Monday, March 21, 2011

SMCS Companion Piece #15: The Real Ghostbusters


This is really late.  Meh, what can you do?
Who doesn’t know about the Ghostbusters?  Perhaps maybe you’re a younger person whose parents have never shared this wonderful film with you because they hate things like “joy” and “happiness.”  Or perhaps a you’re hermit who has been living in a cave the past twenty-seven years.  In that case if you’re reading this that would imply you’re new to the internet.   In which case, welcome; please mind the porn.  Anyway for the few, and almost certainly imaginary, of you who don’t know Ghostbusters was a 1984 movie that was both one of the best comedies and science fiction films ever made.  Like many, many other films both good and bad it had a cartoon made from it.  Today [EDIT: And by "today" I mean "two days ago"] on the Saturday Morning Cartoon Show DJ Muppet and I “watched” The Real Ghostbusters
This show was freaking awesome…at first.  Things slowly went nutty after awhile, but I fondly recall watching the shit out of this cartoon as a kid.  I was far more connected to this series than its source material for years.   But even seven year old Beta (Who believe me wasn’t the sharpest tool in the shed) eventually wised up and turned his back on the show.  Why?
Click below to find out.

_Given information_.

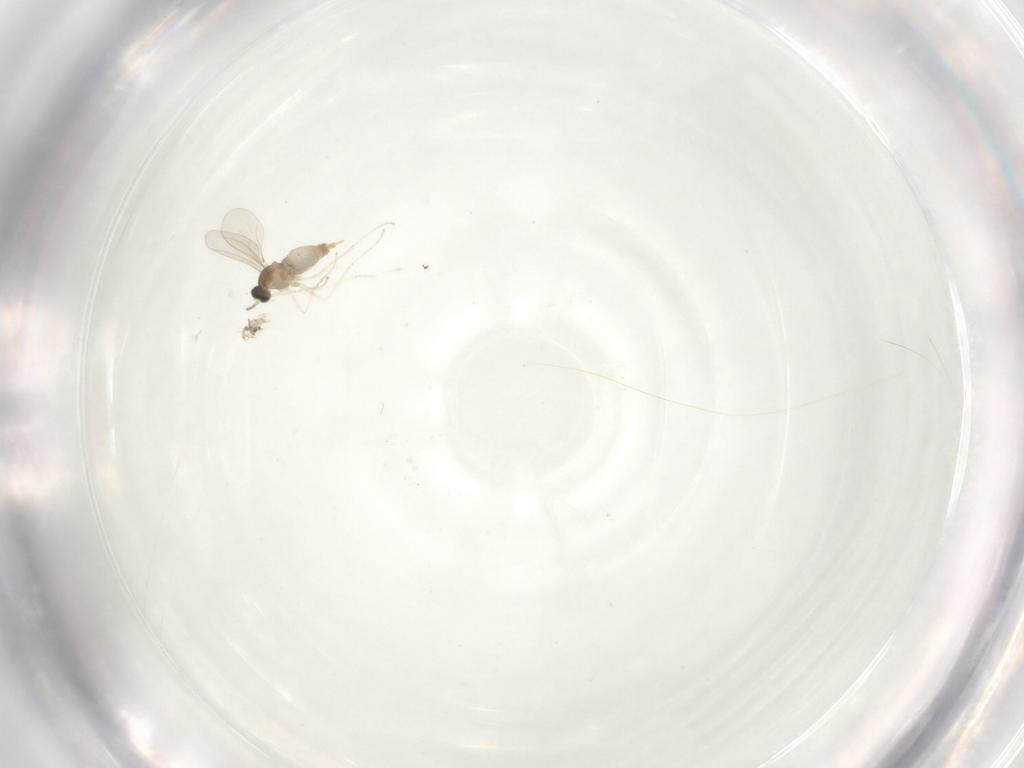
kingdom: Animalia
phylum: Arthropoda
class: Insecta
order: Diptera
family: Cecidomyiidae
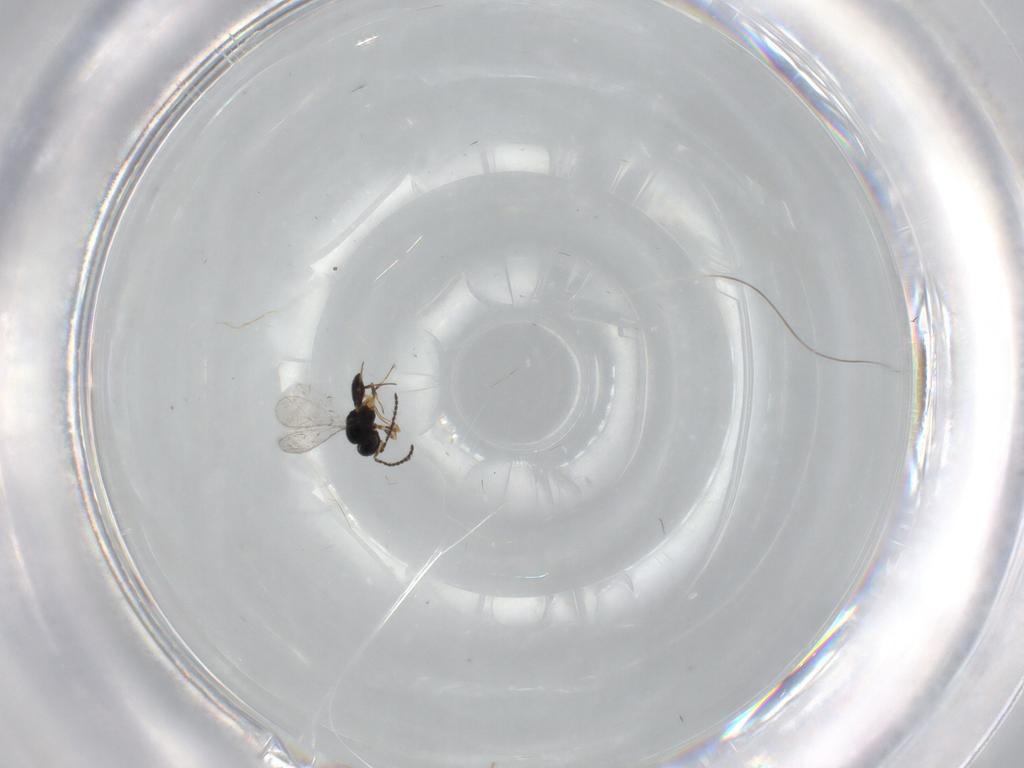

_Task to carry out_.
Copy out the blog post about The Real Ghostbusters from above in full, word for word.

_Task answer_.
Monday, March 21, 2011

SMCS Companion Piece #15: The Real Ghostbusters


This is really late.  Meh, what can you do?
Who doesn’t know about the Ghostbusters?  Perhaps maybe you’re a younger person whose parents have never shared this wonderful film with you because they hate things like “joy” and “happiness.”  Or perhaps a you’re hermit who has been living in a cave the past twenty-seven years.  In that case if you’re reading this that would imply you’re new to the internet.   In which case, welcome; please mind the porn.  Anyway for the few, and almost certainly imaginary, of you who don’t know Ghostbusters was a 1984 movie that was both one of the best comedies and science fiction films ever made.  Like many, many other films both good and bad it had a cartoon made from it.  Today [EDIT: And by "today" I mean "two days ago"] on the Saturday Morning Cartoon Show DJ Muppet and I “watched” The Real Ghostbusters
This show was freaking awesome…at first.  Things slowly went nutty after awhile, but I fondly recall watching the shit out of this cartoon as a kid.  I was far more connected to this series than its source material for years.   But even seven year old Beta (Who believe me wasn’t the sharpest tool in the shed) eventually wised up and turned his back on the show.  Why?
Click below to find out.